Churchill is even tangentally blamed for the Holocaust; Baker quotes approvingly the view that “as soon as England made its peace with Germany and stopped blockading ocean traffic—the Jews would go away [to Madagascar] after being stripped of whatever wealth they might have. It was all contingent, though, on peace with Churchill.” The fact that an offer of an unimpeded passage of Jews was never made does not prevent Baker from insinuating that the idea was scuppered by Churchill’s obsession with blockade. When others in the drama (including Hitler) “say” things, Baker has Churchill “booming” or “haranguing.” There is even a reference to the Führer’s “conscience”! Winston Churchill, of course, has none.

“Churchill was, as they say of generals, a killer of men,” writes Baker. It is almost impossible to mention a national leader in history—democratic or non-democratic—whose decisions have not led to the deaths of men. To govern is to choose; to lead a nation is either to sanction killing or surrender. Having recently returned from a trip to Auschwitz-Birkenau, which was only half the size the Nazis planned to make it before it was liberated, I find the prospect of a Nazi-dominated Europe just as abhorrent as pacifists find “the obscenity of war.” When the alternative is Hitlerism, the choice of non-resistance is obscene.     

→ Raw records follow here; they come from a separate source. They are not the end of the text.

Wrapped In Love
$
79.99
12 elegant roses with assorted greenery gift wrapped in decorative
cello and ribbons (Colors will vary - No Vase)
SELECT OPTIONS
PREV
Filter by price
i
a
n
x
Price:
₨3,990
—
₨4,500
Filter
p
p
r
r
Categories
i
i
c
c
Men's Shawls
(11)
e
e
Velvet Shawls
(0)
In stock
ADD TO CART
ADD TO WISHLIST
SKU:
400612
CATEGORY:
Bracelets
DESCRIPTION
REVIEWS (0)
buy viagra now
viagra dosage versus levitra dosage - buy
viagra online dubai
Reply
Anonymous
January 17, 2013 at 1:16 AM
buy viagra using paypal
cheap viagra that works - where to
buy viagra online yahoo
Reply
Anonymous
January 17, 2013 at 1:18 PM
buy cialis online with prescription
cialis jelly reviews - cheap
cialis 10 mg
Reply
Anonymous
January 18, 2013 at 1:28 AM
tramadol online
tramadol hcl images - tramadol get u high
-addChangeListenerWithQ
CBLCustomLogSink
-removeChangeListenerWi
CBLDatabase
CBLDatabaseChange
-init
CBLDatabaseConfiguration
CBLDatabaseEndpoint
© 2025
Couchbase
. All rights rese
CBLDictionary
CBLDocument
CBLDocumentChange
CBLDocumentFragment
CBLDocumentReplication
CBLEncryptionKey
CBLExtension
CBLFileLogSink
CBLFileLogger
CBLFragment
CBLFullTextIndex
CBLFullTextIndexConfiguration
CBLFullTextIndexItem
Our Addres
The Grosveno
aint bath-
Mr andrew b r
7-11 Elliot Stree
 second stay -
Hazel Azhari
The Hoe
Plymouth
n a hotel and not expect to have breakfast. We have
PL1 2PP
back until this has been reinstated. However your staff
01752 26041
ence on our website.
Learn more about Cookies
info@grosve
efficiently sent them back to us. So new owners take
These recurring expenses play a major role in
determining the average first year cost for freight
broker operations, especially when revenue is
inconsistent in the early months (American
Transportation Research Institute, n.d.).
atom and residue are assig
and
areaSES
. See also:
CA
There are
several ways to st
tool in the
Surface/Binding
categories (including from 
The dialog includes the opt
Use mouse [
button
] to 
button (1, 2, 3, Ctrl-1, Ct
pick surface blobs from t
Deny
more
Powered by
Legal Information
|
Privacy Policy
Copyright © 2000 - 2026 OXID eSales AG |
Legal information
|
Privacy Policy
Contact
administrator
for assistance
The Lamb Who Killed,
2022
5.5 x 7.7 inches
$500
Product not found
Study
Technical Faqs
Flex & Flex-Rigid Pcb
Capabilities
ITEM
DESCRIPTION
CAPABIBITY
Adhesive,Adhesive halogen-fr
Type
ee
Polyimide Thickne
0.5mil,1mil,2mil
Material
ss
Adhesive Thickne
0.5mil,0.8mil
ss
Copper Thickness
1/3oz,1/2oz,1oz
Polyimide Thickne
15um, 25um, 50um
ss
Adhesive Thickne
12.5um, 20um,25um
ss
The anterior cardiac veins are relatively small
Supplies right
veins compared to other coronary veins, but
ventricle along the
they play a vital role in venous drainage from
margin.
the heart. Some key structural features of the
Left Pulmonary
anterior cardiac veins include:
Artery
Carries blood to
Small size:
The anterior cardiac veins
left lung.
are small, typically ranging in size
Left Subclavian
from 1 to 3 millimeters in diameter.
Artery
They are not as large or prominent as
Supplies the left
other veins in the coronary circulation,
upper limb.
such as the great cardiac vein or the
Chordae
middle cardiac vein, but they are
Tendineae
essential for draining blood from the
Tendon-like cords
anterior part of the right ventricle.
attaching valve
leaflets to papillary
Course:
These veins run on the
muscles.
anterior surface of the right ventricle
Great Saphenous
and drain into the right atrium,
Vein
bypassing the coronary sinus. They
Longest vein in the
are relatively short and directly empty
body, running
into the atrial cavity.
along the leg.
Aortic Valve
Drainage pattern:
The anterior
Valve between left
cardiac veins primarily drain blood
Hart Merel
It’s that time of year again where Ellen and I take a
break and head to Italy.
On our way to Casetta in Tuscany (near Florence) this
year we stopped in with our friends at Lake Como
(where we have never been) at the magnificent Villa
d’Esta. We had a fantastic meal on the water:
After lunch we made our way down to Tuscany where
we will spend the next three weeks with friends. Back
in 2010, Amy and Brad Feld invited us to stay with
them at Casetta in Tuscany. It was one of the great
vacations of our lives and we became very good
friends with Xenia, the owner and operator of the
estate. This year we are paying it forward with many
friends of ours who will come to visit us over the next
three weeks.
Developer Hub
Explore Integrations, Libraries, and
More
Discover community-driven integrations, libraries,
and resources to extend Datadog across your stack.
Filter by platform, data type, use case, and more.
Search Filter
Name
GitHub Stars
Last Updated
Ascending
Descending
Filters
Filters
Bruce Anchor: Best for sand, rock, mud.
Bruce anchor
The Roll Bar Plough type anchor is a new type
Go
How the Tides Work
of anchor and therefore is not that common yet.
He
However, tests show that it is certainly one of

A curious torpor overcomes the reader half way through this book, due to the sheer, inexorable bias. If it had been more nuanced, better researched or more intelligent, interest might have been sustained. But sometimes the sheer ignorance of some of Baker’s statements reignites interest, such as: “If Hitler moved East, England would have no war to fight.” The author believes that Britain should have accepted Hitler’s offer of peace in August 1940, not realising that it was designed to facilitate his long-desired invasion of the USSR, for which he was contemporaneously ordering the Wehrmacht to plan.

It is impossible to escape the conclusion that Nicholson Baker would have done better to stick to phone-sex and masturbation. The book ends in December 1941, after Japan attacked Pearl Harbor. (Of course Baker concentrates as much on the “dozens” of Honolulu civilians who fell victim to “misfiring American anti-aircraft shells” than on the thousands of servicemen killed by the Japanese.) 

The title of the book refers to a phrase that the author claims was made by the former German Chief of Staff, Franz Halder when imprisoned in Auschwitz late in the war: he saw “flakes of human smoke” blow into his cell (474). It’s a powerful image. Sadly, Halder never in fact set foot in Auschwitz. He was held in Dachau and Flossenburg after the July 1944 assassination plot against Hitler.

It is fitting that Baker should have even misattributed the very title of his book. Perhaps he should have checked Wikipedia.